A flushable wipe ‘fatburg’. Regional District of Okanagan-Similkameen photo.

B.C. municipalities fear ‘fatberg’ build-ups during COVID-19 pandemic

As residents ramp up their efforts to stay clean amid COVID-19, B.C. municipalities have warned that flushing antiseptic or disposable wipes down the toilet could create an additional problem.

In a recent press release, the Regional District of Okanagan-Similkameen, reminded the public that flushing paper towels, wipes and hygiene related products contribute to significant sewage blockages—otherwise known as “fatbergs.”

“In this challenging time when we are spending more time at home as we do our part, we must be conscious that our homes have to function,” said Rina Seppen, the district’s Wastewater Utilities Foreman. “The last thing we need is to have the sewer lines clog and essential services stretched as we work to serve the public needs.”

Fatbergs can grow into monster sizes. One found in the sewers of a UK town last year amounted to 64 metres long – equivalent to about six double decker buses. It contained hardened grease, oil and wet-wipes.

At the time, the local water services company estimated that it would take crews weeks to remove.

In Kelowna, the city has noted a recent increase in pipe clogging wipes.
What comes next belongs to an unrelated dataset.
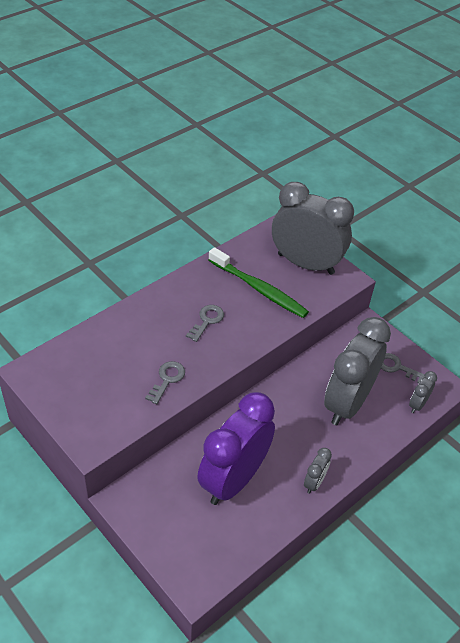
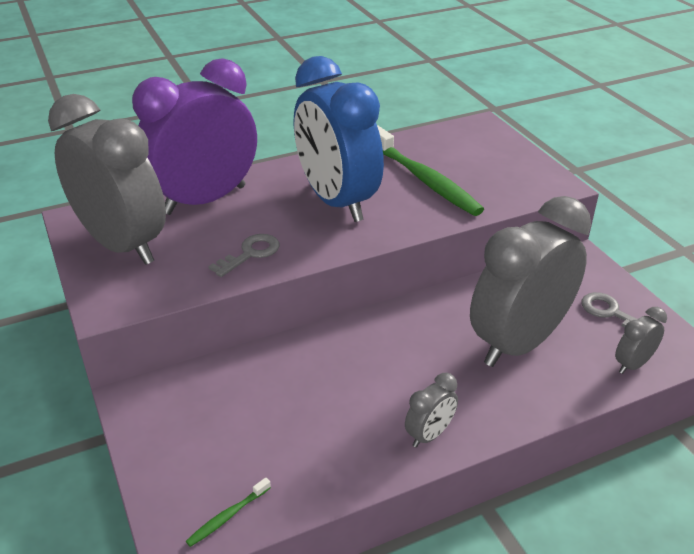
camera: 20 degrees right, 10 degrees down
grey key [186,305,224,342] -> blue clock [294,56,384,222]
purple clock [197,392,275,505] -> purple clock moved to [132,58,257,215]
grey clock [272,182,354,275] -> grey clock moved to [48,94,166,265]
none -> green toothbrush [186,478,271,547]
Ed Hoppe, the city’s water quality and customer care supervisor told CBC News that the wipes’ antibacterial properties can also kill off essential bacteria used to break down organic material in waste water.

“The disinfectants have the ability to interfere with our treatment capability,” Hoppe said. “The only thing that we really recommended that people flush down the toilet is toilet paper itself.”